### TEXTABSCHNITT
^^^^^^^^^^^^^^^^

„Unerklärliche Bilder“

In Kassel überrannten „Querdenker“ erneut die Polizei. Nun fordert man auch dort einen strikteren Umgang mit den Protestlern. Die Bewegung sei „demokratiefeindlich“

Die Kritik am Polizeieinsatz bei der Coronademo in Kassel ist groß Foto: Björn Kietzmann

Von Konrad Litschko

Armin Bohnert ist noch immer konsterniert. „Ich kann mir diese Bilder weiter nicht erklären“, sagt einer der Vorsitzenden von PolizeiGrün, einem Verein kritischer Polizist:innen. „Dass Marschierende, die nicht marschieren dürfen und die fast kollektiv den Infektionsschutz ignorieren, mit dieser Wucht die Straße freigeräumt bekommen, ist nicht zu verstehen. Und die Querdenker fühlen sich bestätigt, weil der Staat die Regeln nicht durchgesetzt hat.“

Bohnert spricht über den Polizeieinsatz am Samstag in Kassel. Rund 20.000 Corona-Protestierer hatten dort eigenmächtig Demonstrationszüge durchgesetzt, obwohl ihnen Gerichte nur zwei Kundgebungen mit höchstens 6.000 Teil­neh­me­r:in­nen erlaubten. Beamte wurden überrannt, es kam zu Handgemengen. Dennoch kursierte das Foto einer Polizistin, die in Richtung der „Querdenker“ eine Herzgeste formte. Gegendemonstrierende drängte die Polizei derweil rabiat von der Straße, als diese sich an Blockaden mit Fahrrädern versuchten.

Auch am Montag verhallte die Kritik an der Polizei nicht. Die hessische SPD sprach von einem „absolut unverständlichen Zurückweichen des Staates“, die Linke von „unfassbaren Fehleinschätzungen“ der Polizei. Und auch in den Reihen der Polizei wird nun diskutiert: Wie weiter umgehen mit den „Querdenkern“ – die ja nicht zum ersten Mal machten, was sie wollen?

Zu wenig Kommunikation

Auch für PolizeiGrün-Chef Bohnert war das Auftreten der „Querdenker“ absehbar. Man hätte daher probieren können, die Anreisenden besser zu steuern und bereits deren Losmarschieren zu verhindern. „Wobei das bei 20.000 Menschen zugegeben wahnsinnig schwierig ist.“ Sympathiegesten für die Protestierer gingen jedenfalls „bei diesem Thema gar nicht“. Und statt Gegendemonstrant:innen wegzuzerren und wegzuschlagen, hätte man hier auf Kommunikation setzen müssen.

^^^^^^^^^^^^^^^^

### BEREITGESTELLTES MATERIAL
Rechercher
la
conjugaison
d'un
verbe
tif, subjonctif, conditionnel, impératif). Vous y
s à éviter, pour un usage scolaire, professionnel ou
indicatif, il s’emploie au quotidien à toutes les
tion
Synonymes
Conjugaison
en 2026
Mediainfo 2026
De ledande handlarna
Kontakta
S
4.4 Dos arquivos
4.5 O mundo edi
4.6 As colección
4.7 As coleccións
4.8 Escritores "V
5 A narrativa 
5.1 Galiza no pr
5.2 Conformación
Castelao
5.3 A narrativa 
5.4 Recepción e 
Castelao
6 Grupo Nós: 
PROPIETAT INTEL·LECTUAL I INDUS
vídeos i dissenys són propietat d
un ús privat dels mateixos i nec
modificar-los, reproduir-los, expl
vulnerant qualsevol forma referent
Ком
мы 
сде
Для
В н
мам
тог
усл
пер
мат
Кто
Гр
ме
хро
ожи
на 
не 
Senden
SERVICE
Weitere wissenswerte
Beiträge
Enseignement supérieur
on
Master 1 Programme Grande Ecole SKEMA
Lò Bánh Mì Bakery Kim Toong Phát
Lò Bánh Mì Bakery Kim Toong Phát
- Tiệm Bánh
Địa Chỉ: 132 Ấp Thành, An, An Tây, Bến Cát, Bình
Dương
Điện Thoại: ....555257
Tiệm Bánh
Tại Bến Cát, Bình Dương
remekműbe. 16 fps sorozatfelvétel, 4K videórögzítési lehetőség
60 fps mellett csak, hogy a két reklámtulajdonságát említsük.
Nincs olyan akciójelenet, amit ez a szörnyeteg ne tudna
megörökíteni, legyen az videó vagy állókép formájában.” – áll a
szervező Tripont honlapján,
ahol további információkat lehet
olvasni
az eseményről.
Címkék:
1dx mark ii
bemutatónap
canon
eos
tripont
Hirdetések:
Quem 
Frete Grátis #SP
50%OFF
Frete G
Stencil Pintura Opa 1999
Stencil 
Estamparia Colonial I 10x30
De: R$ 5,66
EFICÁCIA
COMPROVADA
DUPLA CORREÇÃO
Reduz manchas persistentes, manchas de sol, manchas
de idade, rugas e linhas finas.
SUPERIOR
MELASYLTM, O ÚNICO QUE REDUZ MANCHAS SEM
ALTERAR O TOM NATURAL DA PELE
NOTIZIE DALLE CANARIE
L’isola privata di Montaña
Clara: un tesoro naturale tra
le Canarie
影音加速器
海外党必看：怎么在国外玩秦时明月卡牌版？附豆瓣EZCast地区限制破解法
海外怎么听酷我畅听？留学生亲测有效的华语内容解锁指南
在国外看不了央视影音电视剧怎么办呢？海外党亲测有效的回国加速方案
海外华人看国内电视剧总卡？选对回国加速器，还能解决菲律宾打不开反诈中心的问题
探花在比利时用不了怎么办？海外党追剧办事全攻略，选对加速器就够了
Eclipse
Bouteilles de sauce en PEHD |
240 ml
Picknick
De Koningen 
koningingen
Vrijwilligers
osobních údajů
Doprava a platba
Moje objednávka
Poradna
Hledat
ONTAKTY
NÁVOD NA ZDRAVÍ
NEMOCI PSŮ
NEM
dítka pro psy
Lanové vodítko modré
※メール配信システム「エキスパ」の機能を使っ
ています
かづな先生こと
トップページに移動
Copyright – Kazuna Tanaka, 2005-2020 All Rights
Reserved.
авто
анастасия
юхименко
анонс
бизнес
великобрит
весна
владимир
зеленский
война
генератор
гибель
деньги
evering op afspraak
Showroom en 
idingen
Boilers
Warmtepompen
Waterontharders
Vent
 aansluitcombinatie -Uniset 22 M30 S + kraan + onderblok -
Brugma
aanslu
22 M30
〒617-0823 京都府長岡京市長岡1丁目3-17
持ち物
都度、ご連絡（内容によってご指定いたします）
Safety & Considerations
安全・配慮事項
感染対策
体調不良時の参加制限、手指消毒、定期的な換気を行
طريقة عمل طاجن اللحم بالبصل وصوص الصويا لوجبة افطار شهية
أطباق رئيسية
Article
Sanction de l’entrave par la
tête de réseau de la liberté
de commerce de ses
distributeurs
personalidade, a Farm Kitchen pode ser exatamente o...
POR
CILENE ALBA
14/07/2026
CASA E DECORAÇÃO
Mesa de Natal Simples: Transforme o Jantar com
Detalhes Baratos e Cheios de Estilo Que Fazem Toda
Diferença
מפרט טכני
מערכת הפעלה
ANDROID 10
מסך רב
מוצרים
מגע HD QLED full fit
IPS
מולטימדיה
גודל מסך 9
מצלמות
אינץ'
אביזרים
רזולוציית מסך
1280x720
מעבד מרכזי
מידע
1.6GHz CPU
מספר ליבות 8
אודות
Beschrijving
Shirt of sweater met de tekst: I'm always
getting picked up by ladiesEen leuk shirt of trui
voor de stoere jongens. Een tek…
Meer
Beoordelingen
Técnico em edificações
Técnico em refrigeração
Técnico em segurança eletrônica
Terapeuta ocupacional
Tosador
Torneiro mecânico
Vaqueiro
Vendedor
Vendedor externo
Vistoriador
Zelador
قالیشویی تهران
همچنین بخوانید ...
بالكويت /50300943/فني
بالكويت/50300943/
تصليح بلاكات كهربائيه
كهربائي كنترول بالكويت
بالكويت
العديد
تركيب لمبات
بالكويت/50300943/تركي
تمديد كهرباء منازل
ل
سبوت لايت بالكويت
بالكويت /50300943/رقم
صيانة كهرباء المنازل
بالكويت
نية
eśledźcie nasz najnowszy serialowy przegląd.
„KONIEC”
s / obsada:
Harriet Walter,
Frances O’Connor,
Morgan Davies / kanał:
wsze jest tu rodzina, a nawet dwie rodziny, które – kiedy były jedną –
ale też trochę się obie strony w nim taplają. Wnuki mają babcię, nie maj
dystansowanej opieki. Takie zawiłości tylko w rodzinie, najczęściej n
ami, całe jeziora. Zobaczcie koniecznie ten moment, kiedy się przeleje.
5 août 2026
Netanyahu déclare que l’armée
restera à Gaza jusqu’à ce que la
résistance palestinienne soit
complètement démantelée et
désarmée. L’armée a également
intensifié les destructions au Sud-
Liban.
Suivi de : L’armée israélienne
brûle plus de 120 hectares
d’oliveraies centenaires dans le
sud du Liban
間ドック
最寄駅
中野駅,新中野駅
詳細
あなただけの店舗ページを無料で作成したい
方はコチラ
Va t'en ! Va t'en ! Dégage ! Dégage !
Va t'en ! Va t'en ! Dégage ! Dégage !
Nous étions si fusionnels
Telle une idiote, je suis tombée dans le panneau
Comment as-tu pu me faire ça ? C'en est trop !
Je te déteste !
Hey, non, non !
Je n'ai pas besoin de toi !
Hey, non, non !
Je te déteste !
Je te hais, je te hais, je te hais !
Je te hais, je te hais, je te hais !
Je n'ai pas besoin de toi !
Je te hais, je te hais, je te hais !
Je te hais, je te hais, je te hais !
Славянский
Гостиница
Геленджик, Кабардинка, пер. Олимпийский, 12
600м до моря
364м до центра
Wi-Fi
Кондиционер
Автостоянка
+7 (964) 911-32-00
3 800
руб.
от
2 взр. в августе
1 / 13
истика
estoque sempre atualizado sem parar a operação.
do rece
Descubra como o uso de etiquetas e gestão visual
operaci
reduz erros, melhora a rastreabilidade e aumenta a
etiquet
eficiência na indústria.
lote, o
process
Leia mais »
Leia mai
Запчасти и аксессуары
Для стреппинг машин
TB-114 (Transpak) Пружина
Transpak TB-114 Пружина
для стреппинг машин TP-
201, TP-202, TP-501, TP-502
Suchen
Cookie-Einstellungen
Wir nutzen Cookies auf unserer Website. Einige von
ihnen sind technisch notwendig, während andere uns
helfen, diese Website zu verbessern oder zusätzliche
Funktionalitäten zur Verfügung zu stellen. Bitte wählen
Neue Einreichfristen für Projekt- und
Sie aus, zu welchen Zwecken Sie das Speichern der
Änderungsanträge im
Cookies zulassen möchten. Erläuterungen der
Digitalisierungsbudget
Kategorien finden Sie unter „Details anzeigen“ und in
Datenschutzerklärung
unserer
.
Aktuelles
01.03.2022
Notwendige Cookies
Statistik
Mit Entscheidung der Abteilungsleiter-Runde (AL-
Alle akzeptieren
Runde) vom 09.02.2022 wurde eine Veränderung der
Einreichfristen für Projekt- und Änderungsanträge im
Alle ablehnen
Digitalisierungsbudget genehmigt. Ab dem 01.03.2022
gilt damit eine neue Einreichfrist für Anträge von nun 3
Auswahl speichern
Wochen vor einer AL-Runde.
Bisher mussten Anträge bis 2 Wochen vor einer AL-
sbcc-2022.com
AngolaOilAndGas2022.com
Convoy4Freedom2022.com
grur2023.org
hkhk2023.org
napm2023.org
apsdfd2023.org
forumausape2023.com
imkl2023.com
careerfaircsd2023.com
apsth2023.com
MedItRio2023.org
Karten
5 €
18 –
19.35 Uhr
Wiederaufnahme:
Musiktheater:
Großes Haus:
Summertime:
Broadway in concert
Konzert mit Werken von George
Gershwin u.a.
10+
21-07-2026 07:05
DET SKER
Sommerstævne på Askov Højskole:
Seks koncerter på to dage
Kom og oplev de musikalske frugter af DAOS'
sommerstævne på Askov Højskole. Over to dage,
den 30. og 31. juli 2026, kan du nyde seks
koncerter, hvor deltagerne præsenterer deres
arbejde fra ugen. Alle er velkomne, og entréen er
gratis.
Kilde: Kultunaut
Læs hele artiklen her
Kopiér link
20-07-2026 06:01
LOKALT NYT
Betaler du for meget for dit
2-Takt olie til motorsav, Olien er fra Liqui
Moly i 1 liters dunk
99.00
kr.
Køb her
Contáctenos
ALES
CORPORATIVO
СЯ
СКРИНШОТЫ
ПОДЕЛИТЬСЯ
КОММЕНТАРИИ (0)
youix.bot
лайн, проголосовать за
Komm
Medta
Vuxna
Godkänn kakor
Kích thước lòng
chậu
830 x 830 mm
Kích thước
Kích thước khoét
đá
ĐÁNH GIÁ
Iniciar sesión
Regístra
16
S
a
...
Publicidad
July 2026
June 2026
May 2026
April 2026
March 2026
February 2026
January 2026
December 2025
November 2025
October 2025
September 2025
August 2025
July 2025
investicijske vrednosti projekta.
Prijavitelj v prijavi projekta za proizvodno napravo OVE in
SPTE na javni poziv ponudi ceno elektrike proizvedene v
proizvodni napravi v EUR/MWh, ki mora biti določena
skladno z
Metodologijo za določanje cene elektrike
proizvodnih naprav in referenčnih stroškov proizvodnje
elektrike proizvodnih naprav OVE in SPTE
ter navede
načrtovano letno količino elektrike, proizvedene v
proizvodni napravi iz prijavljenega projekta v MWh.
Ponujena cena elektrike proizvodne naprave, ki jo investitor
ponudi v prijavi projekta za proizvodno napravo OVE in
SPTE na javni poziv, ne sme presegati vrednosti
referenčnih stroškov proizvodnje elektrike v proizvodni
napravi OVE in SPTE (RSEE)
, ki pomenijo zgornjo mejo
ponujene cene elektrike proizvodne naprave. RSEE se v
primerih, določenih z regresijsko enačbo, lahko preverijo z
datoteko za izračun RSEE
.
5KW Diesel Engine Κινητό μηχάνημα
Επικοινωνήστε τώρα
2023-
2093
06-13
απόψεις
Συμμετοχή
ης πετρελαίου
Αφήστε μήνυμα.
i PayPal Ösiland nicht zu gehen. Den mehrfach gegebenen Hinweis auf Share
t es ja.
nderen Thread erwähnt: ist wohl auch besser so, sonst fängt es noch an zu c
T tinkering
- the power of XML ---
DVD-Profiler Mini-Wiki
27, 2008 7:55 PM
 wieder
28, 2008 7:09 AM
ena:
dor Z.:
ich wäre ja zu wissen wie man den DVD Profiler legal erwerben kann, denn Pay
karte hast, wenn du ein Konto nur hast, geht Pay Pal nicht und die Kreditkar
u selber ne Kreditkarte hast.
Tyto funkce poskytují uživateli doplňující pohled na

^^^^^^^^^^^^^^^^

### AUFGABENSTELLUNG
Schreiben Sie aus dem Artikel über den Polizeieinsatz in Kassel den Abschnitt von „Auch für PolizeiGrün-Chef“ bis einschließlich „Kommunikation setzen müssen.“ wortgetreu ab.

### LÖSUNG
Auch für PolizeiGrün-Chef Bohnert war das Auftreten der „Querdenker“ absehbar. Man hätte daher probieren können, die Anreisenden besser zu steuern und bereits deren Losmarschieren zu verhindern. „Wobei das bei 20.000 Menschen zugegeben wahnsinnig schwierig ist.“ Sympathiegesten für die Protestierer gingen jedenfalls „bei diesem Thema gar nicht“. Und statt Gegendemonstrant:innen wegzuzerren und wegzuschlagen, hätte man hier auf Kommunikation setzen müssen.